De même, je n’ai pas la conviction que la force employée par l’AI, soit le placage au sol, était excessive. Il faut préciser que l’AI et le plaignant étaient dans une position précaire à ce moment-là puisqu’ils étaient debout sur la pente descendante d’une colline couverte de terre. Dans les circonstances, lorsque le plaignant a tenté de se dégager de l’AI, ce dernier avait le droit de recourir à la force pour placer le plaignant sous garde de manière rapide et radicale. Au vu du dossier, il semble qu’un placage au sol ait été une tactique raisonnable. En effet, si l’AI n’avait pas réussi à retenir le plaignant, il est fort possible que celui-ci aurait été projeté vers l’avant de façon dangereuse. Par la suite, le plaignant a été rapidement dissuadé et remis debout sans autre recours à la force.

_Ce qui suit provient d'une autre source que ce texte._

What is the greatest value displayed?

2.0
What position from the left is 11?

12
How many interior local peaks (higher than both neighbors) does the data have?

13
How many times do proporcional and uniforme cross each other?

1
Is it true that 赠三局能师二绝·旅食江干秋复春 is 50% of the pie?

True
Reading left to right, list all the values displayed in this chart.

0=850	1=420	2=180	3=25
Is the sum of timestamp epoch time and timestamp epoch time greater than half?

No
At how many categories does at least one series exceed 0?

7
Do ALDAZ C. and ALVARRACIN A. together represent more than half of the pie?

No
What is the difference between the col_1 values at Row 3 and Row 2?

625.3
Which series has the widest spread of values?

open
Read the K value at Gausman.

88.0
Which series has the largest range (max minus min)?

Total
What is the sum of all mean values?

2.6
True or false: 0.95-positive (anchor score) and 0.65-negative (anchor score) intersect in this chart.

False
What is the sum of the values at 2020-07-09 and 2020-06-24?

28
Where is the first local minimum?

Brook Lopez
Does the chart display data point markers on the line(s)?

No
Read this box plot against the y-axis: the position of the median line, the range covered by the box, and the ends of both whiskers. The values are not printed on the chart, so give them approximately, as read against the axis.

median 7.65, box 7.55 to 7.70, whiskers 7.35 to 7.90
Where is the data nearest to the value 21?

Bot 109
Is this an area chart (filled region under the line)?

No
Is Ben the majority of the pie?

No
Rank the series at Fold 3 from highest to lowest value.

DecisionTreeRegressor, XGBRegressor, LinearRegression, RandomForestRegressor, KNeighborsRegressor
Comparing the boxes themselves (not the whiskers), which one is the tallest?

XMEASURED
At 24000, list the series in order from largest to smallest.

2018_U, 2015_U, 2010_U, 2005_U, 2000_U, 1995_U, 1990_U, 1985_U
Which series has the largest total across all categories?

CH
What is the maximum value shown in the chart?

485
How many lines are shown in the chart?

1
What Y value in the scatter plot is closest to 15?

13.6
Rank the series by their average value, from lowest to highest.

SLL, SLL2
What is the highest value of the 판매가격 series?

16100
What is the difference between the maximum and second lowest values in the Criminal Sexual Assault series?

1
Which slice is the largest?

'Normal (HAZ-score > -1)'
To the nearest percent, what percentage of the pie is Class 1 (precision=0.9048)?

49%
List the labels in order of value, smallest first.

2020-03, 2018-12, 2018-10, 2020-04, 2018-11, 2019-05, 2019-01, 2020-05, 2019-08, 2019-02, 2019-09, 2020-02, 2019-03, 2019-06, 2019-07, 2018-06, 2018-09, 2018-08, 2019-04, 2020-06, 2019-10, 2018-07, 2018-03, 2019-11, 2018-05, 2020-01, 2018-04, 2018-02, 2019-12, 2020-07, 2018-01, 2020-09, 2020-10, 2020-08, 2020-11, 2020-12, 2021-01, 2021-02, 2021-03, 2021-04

En définitive, même si je conviens que le plaignant s’est fracturé la clavicule en tombant au sol lorsqu’il a été plaqué par l’AI, j’ai des motifs raisonnables de croire que l’agent a respecté les limites prescrites par le droit criminel dans son interaction. Par conséquent, il n’y a pas lieu de porter des accusations dans cette affaire et le dossier est clos.


Date : 25 janvier 2021

Signature électronique

Joseph Martino
Directeur
Unité des enquêtes spéciales

Note:

La version originale anglaise signée du rapport fait autorité. En cas de divergence entre cette version et les versions anglaise ou française en ligne, la version originale anglaise signée du rapport l’emporte.